President Hassan Rouhani said Wednesday the world needs Iran to help stabilise the troubled Middle East, in remarks pointing to the wider ramifications of a deal over Tehran's disputed nuclear programme.
In a live televised speech to mark the anniversary of 1979's Islamic revolution, Rouhani implicitly linked ongoing nuclear talks with world powers to resolving bloody conflicts in Iraq and Syria.
"If there is going to be peace and stability in the region, and terrorism is to be uprooted, there is no other way than with the presence of the Islamic republic of Iran," Rouhani said.
Huge crowds assembled at Azadi (Freedom) Square in Tehran to hear Rouhani speak and commemorate the tumultuous ouster of Shah Mohammad Reza Pahlavi 36 years ago.
The fall of the Shah was followed months later by the storming of the US embassy in Tehran by Islamist students, culminating in American diplomats being held prisoner.
The 444-day hostage crisis led to the severing of US-Iranian diplomatic relations and ushered in deep distrust between the two countries which persists to this day.
This year's anniversary is the second to coincide with intense diplomatic efforts aimed at ending a 12-year standoff over Tehran's nuclear programme.
Referring to the ongoing fight against extremists in Iraq and Syria, as well as political problems and instability in Yemen and Lebanon, Rouhani said Iran was playing a leading role in the Middle East.
"You've seen in Iraq, Syria, Lebanon and Yemen that the power that could help those nations to counter terrorist groups was the Islamic republic of Iran," he said.
Rouhani then raised the issue of nuclear talks and lifting sanctions imposed on Tehran for pursuing its atomic programme.
"What we are offering is to reach a win-win agreement, in which Iran will show transparency in its peaceful nuclear activities," he said.
"And the other side must end its wrong, inhumane and illegal sanctions. This is to the interest of both sides. They too need this."
An interim agreement in November 2013 saw Iran agree to curb some nuclear activities in exchange for limited sanctions relief but two deadlines for a comprehensive final deal have been missed.

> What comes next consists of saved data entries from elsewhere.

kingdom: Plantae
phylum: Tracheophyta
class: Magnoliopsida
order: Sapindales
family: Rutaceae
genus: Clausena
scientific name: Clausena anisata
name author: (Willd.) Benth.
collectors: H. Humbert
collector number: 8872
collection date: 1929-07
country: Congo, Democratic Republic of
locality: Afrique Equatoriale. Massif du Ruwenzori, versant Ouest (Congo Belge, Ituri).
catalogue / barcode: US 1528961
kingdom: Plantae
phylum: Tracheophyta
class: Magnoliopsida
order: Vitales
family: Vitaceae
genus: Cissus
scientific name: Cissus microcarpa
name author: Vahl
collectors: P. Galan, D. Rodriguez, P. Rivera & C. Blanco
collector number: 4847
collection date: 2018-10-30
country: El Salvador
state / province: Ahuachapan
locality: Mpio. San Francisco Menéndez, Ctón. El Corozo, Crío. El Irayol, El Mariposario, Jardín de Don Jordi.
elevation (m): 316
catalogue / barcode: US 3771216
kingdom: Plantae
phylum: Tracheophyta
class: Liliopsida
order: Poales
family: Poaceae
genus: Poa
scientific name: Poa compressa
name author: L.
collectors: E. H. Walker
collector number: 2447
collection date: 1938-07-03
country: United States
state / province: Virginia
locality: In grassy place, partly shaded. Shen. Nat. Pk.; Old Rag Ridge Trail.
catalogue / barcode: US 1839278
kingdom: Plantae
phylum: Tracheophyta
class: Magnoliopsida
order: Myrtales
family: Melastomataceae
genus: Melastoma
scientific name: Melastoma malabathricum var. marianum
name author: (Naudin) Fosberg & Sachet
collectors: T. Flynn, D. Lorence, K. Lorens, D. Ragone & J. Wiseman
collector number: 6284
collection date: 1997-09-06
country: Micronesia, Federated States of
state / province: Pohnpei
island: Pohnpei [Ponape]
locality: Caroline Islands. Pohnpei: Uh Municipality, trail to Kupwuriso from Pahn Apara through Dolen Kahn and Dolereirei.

Western nations have long suspected Iran of covertly pursuing nuclear weapons, allegations denied by Tehran, which insists its activities are for civilian energy development only.
The interim deal and subsequent talks have been seen as a victory for Rouhani's foreign policy, after eight years of stalled negotiations and escalating sanctions under his hardline predecessor Mahmoud Ahmadinejad.
Rouhani has the support of supreme leader Ayatollah Ali Khamenei, but hardliners in Tehran regularly argue Iran has already conceded too much by accepting limits on the nuclear programme.